Task to carry out: Transcribe the data exactly. Pictures stay out.

[[ Data for processing, beginning ]]

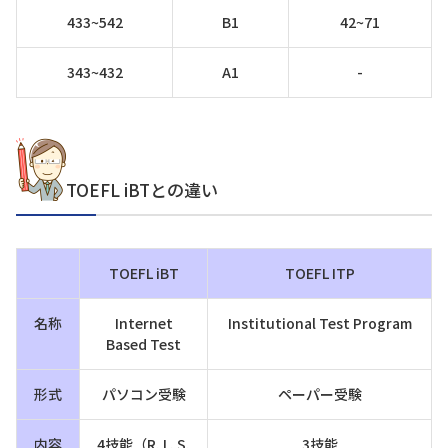
433~542
B1
42~71
343~432
A1
-
TOEFL iBTとの違い
TOEFL iBT
TOEFL ITP
名称
Internet
Institutional Test Program
Based Test
形式
パソコン受験
ペーパー受験
内容
4技能（R, L, S,
3技能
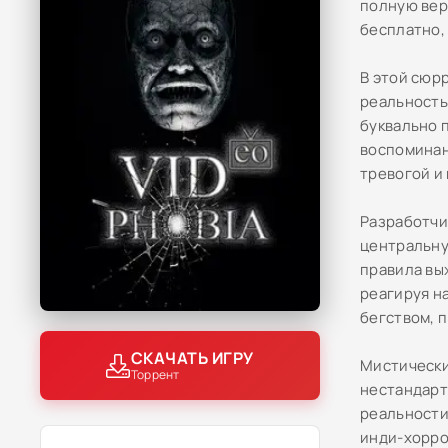
полную вер
бесплатно,
В этой сюр
реальность
буквально 
воспоминан
тревогой и
Разработчи
центральну
правила вы
реагируя н
бегством, 
СКАЧАТЬ ИГРУ
Мистически
Торрент
нестандарт
реальности
инди-хорро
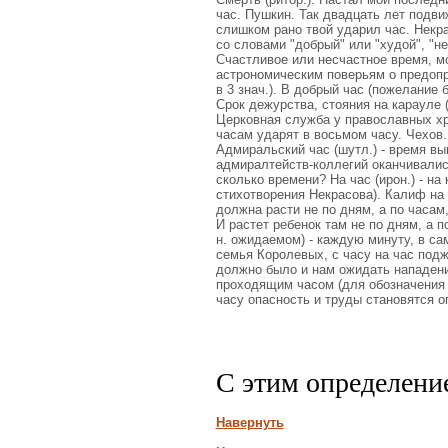
час. Пушкин. Так двадцать лет подви
слишком рано твой ударил час. Некрас
со словами "добрый" или "худой", "не
Счастливое или несчастное время, мо
астрономическим поверьям о предопр
в 3 знач.). В добрый час (пожелание 
Срок дежурства, стояния на карауле (
Церковная служба у православных хри
часам ударят в восьмом часу. Чехов.
Адмиральский час (шутл.) - время вып
адмиралтейств-коллегий оканчивались 
сколько времени? На час (ирон.) - на
стихотворения Некрасова). Калиф на ч
должна расти не по дням, а по часам
И растет ребенок там не по дням, а п
н. ожидаемом) - каждую минуту, в са
семья Королевых, с часу на час под
должно было и нам ожидать нападения
проходящим часом (для обозначения п
часу опасность и труды становятся о
С этим определени
Навернуть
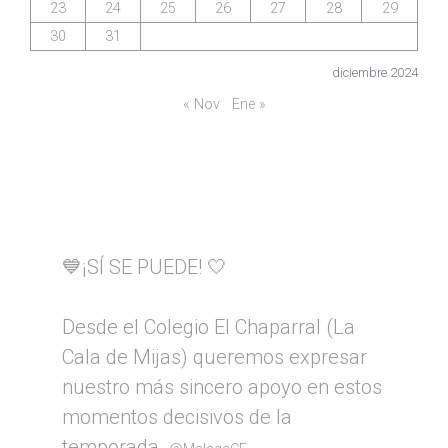
23
24
25
26
27
28
29
30
31
diciembre 2024
« Nov
Ene »
💙¡SÍ SE PUEDE! 🤍
Desde el Colegio El Chaparral (La
Cala de Mijas) queremos expresar
nuestro más sincero apoyo en estos
momentos decisivos de la
temporada.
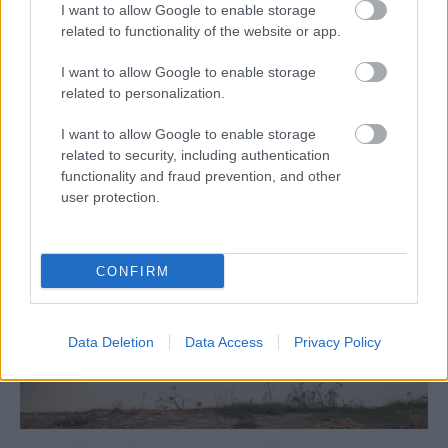
I want to allow Google to enable storage
related to functionality of the website or app.
Kedysi boli veľkým trendom, dnes sa im
I want to allow Google to enable storage
radšej vyhnite. Týchto 7 vecí robí vašu
related to personalization.
obývačku zastaralou
I want to allow Google to enable storage
related to security, including authentication
functionality and fraud prevention, and other
user protection.
CONFIRM
Data Deletion
Data Access
Privacy Policy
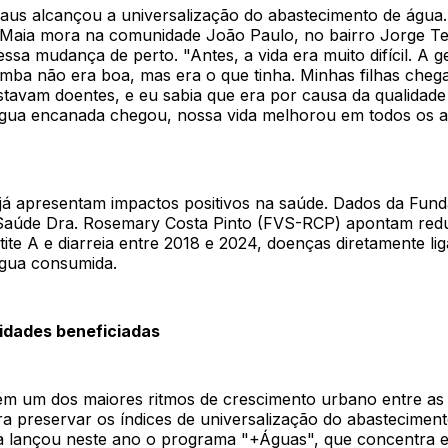
us alcançou a universalização do abastecimento de água.
aia mora na comunidade João Paulo, no bairro Jorge Tei
a mudança de perto. "Antes, a vida era muito difícil. A g
mba não era boa, mas era o que tinha. Minhas filhas chega
stavam doentes, e eu sabia que era por causa da qualidade
gua encanada chegou, nossa vida melhorou em todos os a
 já apresentam impactos positivos na saúde. Dados da Fun
 Saúde Dra. Rosemary Costa Pinto (FVS-RCP) apontam red
ite A e diarreia entre 2018 e 2024, doenças diretamente li
água consumida.
dades beneficiadas
 um dos maiores ritmos de crescimento urbano entre as c
ara preservar os índices de universalização do abasteciment
a lançou neste ano o programa "+Águas", que concentra 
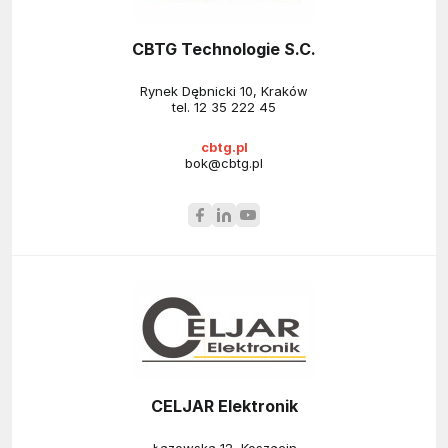
CBTG Technologie S.C.
Rynek Dębnicki 10, Kraków
tel.
12 35 222 45
cbtg.pl
bok@cbtg.pl
CELJAR Elektronik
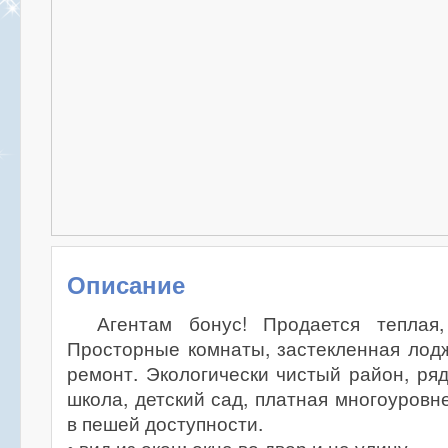
Описание
Агентам бонус! Продается теплая,
Просторные комнаты, застекленная лод
ремонт. Экологически чистый район, ря
школа, детский сад, платная многоуровн
в пешей доступности.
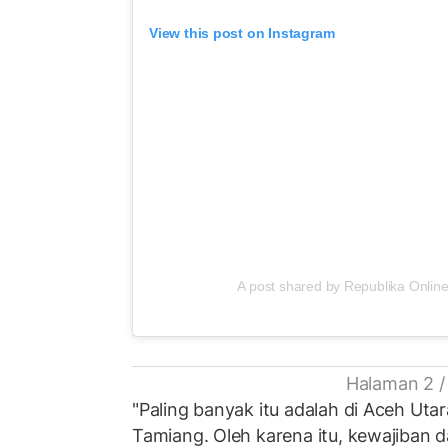
View this post on Instagram
A post shared by Republika Online
Halaman 2 /
"Paling banyak itu adalah di Aceh Uta
Tamiang. Oleh karena itu, kewajiban d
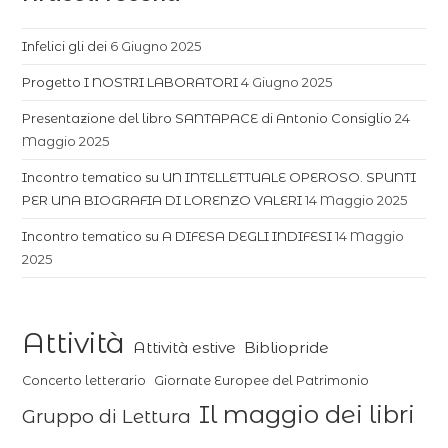
Infelici gli dei
6 Giugno 2025
Progetto I NOSTRI LABORATORI
4 Giugno 2025
Presentazione del libro SANTAPACE di Antonio Consiglio
24
Maggio 2025
Incontro tematico su UN INTELLETTUALE OPEROSO. SPUNTI
PER UNA BIOGRAFIA DI LORENZO VALERI
14 Maggio 2025
Incontro tematico su A DIFESA DEGLI INDIFESI
14 Maggio
2025
Attività
Attività estive
Bibliopride
Concerto letterario
Giornate Europee del Patrimonio
Il maggio dei libri
Gruppo di Lettura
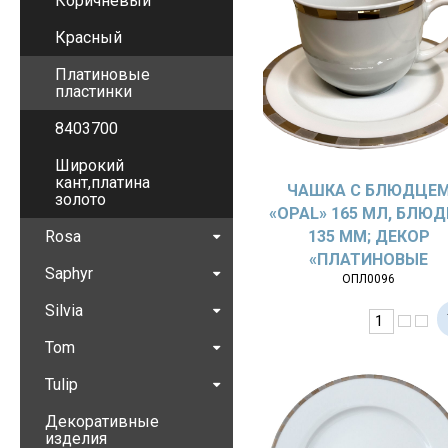
Коричневый
Красный
Платиновые
пластинки
8403700
Широкий
кант,платина
ЧАШКА С БЛЮДЦЕ
золото
«OPAL» 165 МЛ, БЛЮ
Rosa
135 ММ; ДЕКОР
«ПЛАТИНОВЫЕ
Saphyr
ОПЛ0096
ПЛАСТИНКИ»
Silvia
Tom
Tulip
Декоративные
изделия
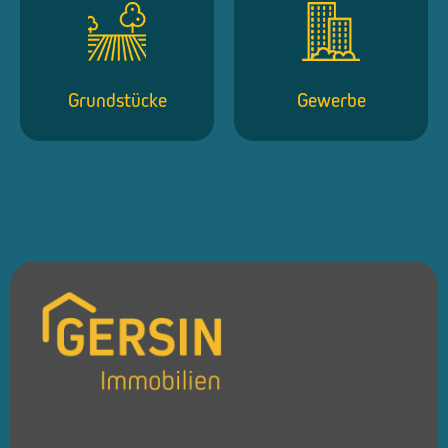
Grundstücke
Gewerbe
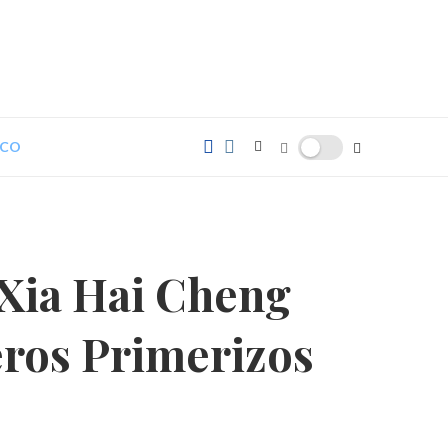
TCO
Xia Hai Cheng
eros Primerizos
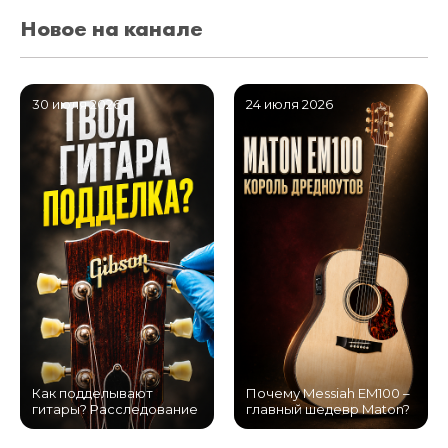
Новое на канале
30 июля 2026
24 июля 2026
Как подделывают
Почему Messiah EM100 –
гитары? Расследование
главный шедевр Maton?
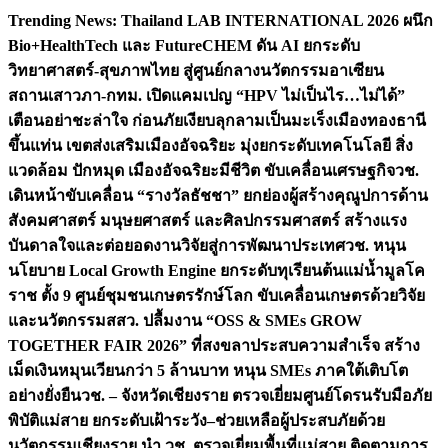
Skip
Trending News:
Thailand LAB INTERNATIONAL 2026 ผนึก
to
Bio+HealthTech และ FutureCHEM ดัน AI ยกระดับ
content
วิทยาศาสตร์-สุขภาพไทย สู่ศูนย์กลางนวัตกรรมอาเซียน
สถานเสาวภา-กทม. เปิดแคมเปญ “HPV ไม่เป็นไร…ไม่ได้”
เตือนอย่าชะล่าใจ ก่อนภัยเงียบลุกลามเป็นมะเร็ง
เมืองทองธานี
ขึ้นแท่น เขตส่งเสริมเมืองอัจฉริยะ มุ่งยกระดับเทคโนโลยี สิ่ง
แวดล้อม ปักหมุด เมืองอัจฉริยะมีชีวิต ขับเคลื่อนเศรษฐกิจ
วช.
เดินหน้าขับเคลื่อน “รางวัลธัชชา” ยกย่องผู้สร้างคุณูปการด้าน
สังคมศาสตร์ มนุษยศาสตร์ และศิลปกรรมศาสตร์ สร้างแรง
บันดาลใจและต่อยอดงานวิจัยสู่การพัฒนาประเทศ
วช. หนุน
นโยบาย Local Growth Engine ยกระดับทุเรียนต้นแม่น้ำมูลโค
ราช ตั้ง 9 ศูนย์ชุมชนเกษตรรักษ์โลก ขับเคลื่อนเกษตรด้วยวิจัย
และนวัตกรรม
สสว. ปลื้มงาน “OSS & SMEs GROW
TOGETHER FAIR 2026” ที่สงขลาประสบความสำเร็จ สร้าง
เม็ดเงินหมุนเวียนกว่า 5 ล้านบาท หนุน SMEs ภาคใต้เติบโต
อย่างยั่งยืน
วช. – จังหวัดเชียงราย ตรวจเยี่ยมศูนย์โดรนรับมือภัย
พิบัติแม่สาย ยกระดับเฝ้าระวัง–ช่วยเหลือผู้ประสบภัยด้วย
นวัตกรรม
เชียงราย นำ วช. ตรวจเยี่ยมพื้นที่แม่สาย ติดตามการ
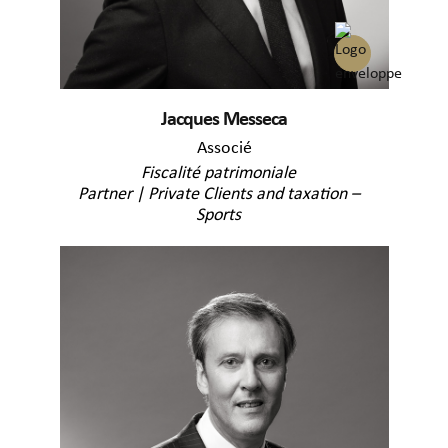
Jacques Messeca
Associé
Fiscalité patrimoniale
Partner | Private Clients and taxation –
Sports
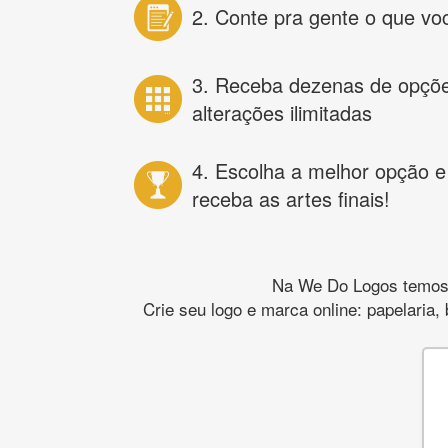
2. Conte pra gente o que vo
3. Receba dezenas de opçõ
alterações ilimitadas
4. Escolha a melhor opção e
receba as artes finais!
Na We Do Logos temos o
Crie seu logo e marca online: papelaria,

[[ Data for processing, end ]]

Written solution:
433~542
B1
42~71
343~432
A1
-
TOEFL iBTとの違い
TOEFL iBT
TOEFL ITP
名称
Internet
Institutional Test Program
Based Test
形式
パソコン受験
ペーパー受験
内容
4技能（R, L, S,
3技能
полную вер
бесплатно,
В этой сюр
реальность
буквально 
воспоминан
тревогой и
Разработчи
центральну
правила вы
реагируя н
бегством, 
СКАЧАТЬ ИГРУ
Мистически
Торрент
нестандарт
реальности
инди-хорро
час. Пушкин. Так двадцать лет подви
слишком рано твой ударил час. Некрас
со словами "добрый" или "худой", "не
Счастливое или несчастное время, мо
астрономическим поверьям о предопр
в 3 знач.). В добрый час (пожелание 
Срок дежурства, стояния на карауле (
Церковная служба у православных хри
часам ударят в восьмом часу. Чехов.
Адмиральский час (шутл.) - время вып
адмиралтейств-коллегий оканчивались 
сколько времени? На час (ирон.) - на
стихотворения Некрасова). Калиф на ч
должна расти не по дням, а по часам
И растет ребенок там не по дням, а п
н. ожидаемом) - каждую минуту, в са
семья Королевых, с часу на час под
должно было и нам ожидать нападения
проходящим часом (для обозначения п
часу опасность и труды становятся о
С этим определени
Навернуть
23
24
25
26
27
28
29
30
31
diciembre 2024
« Nov
Ene »
💙¡SÍ SE PUEDE! 🤍
Desde el Colegio El Chaparral (La
Cala de Mijas) queremos expresar
nuestro más sincero apoyo en estos
momentos decisivos de la
temporada.
I want to allow Google to enable storage
related to functionality of the website or app.
Kedysi boli veľkým trendom, dnes sa im
I want to allow Google to enable storage
radšej vyhnite. Týchto 7 vecí robí vašu
related to personalization.
obývačku zastaralou
I want to allow Google to enable storage
related to security, including authentication
functionality and fraud prevention, and other
user protection.
CONFIRM
Data Deletion
Data Access
Privacy Policy
us alcançou a universalização do abastecimento de água.
aia mora na comunidade João Paulo, no bairro Jorge Tei
a mudança de perto. "Antes, a vida era muito difícil. A g
mba não era boa, mas era o que tinha. Minhas filhas chega
stavam doentes, e eu sabia que era por causa da qualidade
gua encanada chegou, nossa vida melhorou em todos os a
 já apresentam impactos positivos na saúde. Dados da Fun
 Saúde Dra. Rosemary Costa Pinto (FVS-RCP) apontam red
ite A e diarreia entre 2018 e 2024, doenças diretamente li
água consumida.
dades beneficiadas
 um dos maiores ritmos de crescimento urbano entre as c
ara preservar os índices de universalização do abasteciment
a lançou neste ano o programa "+Águas", que concentra 
CBTG Technologie S.C.
Rynek Dębnicki 10, Kraków
tel.
12 35 222 45
cbtg.pl
bok@cbtg.pl
CELJAR Elektronik
Описание
Агентам бонус! Продается теплая,
Просторные комнаты, застекленная лод
ремонт. Экологически чистый район, ря
школа, детский сад, платная многоуровн
в пешей доступности.
View this post on Instagram
A post shared by Republika Online
Halaman 2 /
"Paling banyak itu adalah di Aceh Uta
Tamiang. Oleh karena itu, kewajiban d
Infelici gli dei
6 Giugno 2025
Progetto I NOSTRI LABORATORI
4 Giugno 2025
Presentazione del libro SANTAPACE di Antonio Consiglio
24
Maggio 2025
Incontro tematico su UN INTELLETTUALE OPEROSO. SPUNTI
PER UNA BIOGRAFIA DI LORENZO VALERI
14 Maggio 2025
Incontro tematico su A DIFESA DEGLI INDIFESI
14 Maggio
2025
Attività
Attività estive
Bibliopride
Concerto letterario
Giornate Europee del Patrimonio
Il maggio dei libri
Gruppo di Lettura
Коричневый
Красный
Платиновые
пластинки
8403700
Широкий
кант,платина
ЧАШКА С БЛЮДЦЕ
золото
«OPAL» 165 МЛ, БЛЮ
Rosa
135 ММ; ДЕКОР
«ПЛАТИНОВЫЕ
Saphyr
ОПЛ0096
ПЛАСТИНКИ»
Silvia
Tom
Tulip
Декоративные
изделия
Grundstücke
Gewerbe
TCO
Xia Hai Cheng
eros Primerizos
Новое на канале
30 июля 2026
24 июля 2026
Как подделывают
Почему Messiah EM100 –
гитары? Расследование
главный шедевр Maton?
Skip
Trending News:
Thailand LAB INTERNATIONAL 2026 ผนึก
to
Bio+HealthTech และ FutureCHEM ดัน AI ยกระดับ
content
วิทยาศาสตร์-สุขภาพไทย สู่ศูนย์กลางนวัตกรรมอาเซียน
สถานเสาวภา-กทม. เปิดแคมเปญ “HPV ไม่เป็นไร…ไม่ได้”
เตือนอย่าชะล่าใจ ก่อนภัยเงียบลุกลามเป็นมะเร็ง
เมืองทองธานี
ขึ้นแท่น เขตส่งเสริมเมืองอัจฉริยะ มุ่งยกระดับเทคโนโลยี สิ่ง
แวดล้อม ปักหมุด เมืองอัจฉริยะมีชีวิต ขับเคลื่อนเศรษฐกิจ
วช.
เดินหน้าขับเคลื่อน “รางวัลธัชชา” ยกย่องผู้สร้างคุณูปการด้าน
สังคมศาสตร์ มนุษยศาสตร์ และศิลปกรรมศาสตร์ สร้างแรง
บันดาลใจและต่อยอดงานวิจัยสู่การพัฒนาประเทศ
วช. หนุน
นโยบาย Local Growth Engine ยกระดับทุเรียนต้นแม่น้ำมูลโค
ราช ตั้ง 9 ศูนย์ชุมชนเกษตรรักษ์โลก ขับเคลื่อนเกษตรด้วยวิจัย
และนวัตกรรม
สสว. ปลื้มงาน “OSS & SMEs GROW
TOGETHER FAIR 2026” ที่สงขลาประสบความสำเร็จ สร้าง
เม็ดเงินหมุนเวียนกว่า 5 ล้านบาท หนุน SMEs ภาคใต้เติบโต
อย่างยั่งยืน
วช. – จังหวัดเชียงราย ตรวจเยี่ยมศูนย์โดรนรับมือภัย
พิบัติแม่สาย ยกระดับเฝ้าระวัง–ช่วยเหลือผู้ประสบภัยด้วย
นวัตกรรม
เชียงราย นำ วช. ตรวจเยี่ยมพื้นที่แม่สาย ติดตามการ
Jacques Messeca
Associé
Fiscalité patrimoniale
Partner | Private Clients and taxation –
Sports
2. Conte pra gente o que vo
3. Receba dezenas de opçõ
alterações ilimitadas
4. Escolha a melhor opção e
receba as artes finais!
Na We Do Logos temos o
Crie seu logo e marca online: papelaria,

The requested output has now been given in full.